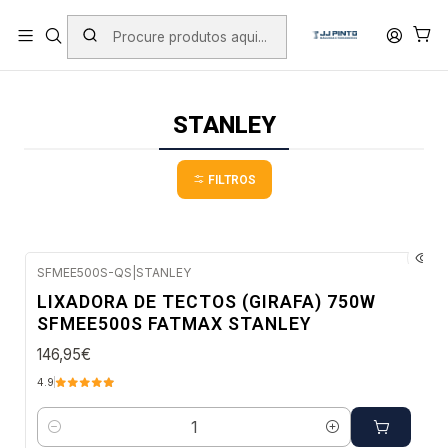
PORTES INCLUÍDOS EM ENCOMENDAS +75€ (excepto ilhas)
Início
PRODUTOS
FERRAMENTAS COM FIO
STANLEY
STANLEY
FILTROS
SFMEE500S-QS
|
STANLEY
Envio imediato
LIXADORA DE TECTOS (GIRAFA) 750W
SFMEE500S FATMAX STANLEY
146,95€
4.9
Quantidade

_INSTRUCTIONS TO FOLLOW_:
Write out exactly, and only, each line from the one with "LIXADORA DE TECTOS (GIRAFA) 750W" down to the last line of the records above.

_RESPONSE AREA_:
LIXADORA DE TECTOS (GIRAFA) 750W
SFMEE500S FATMAX STANLEY
146,95€
4.9
Quantidade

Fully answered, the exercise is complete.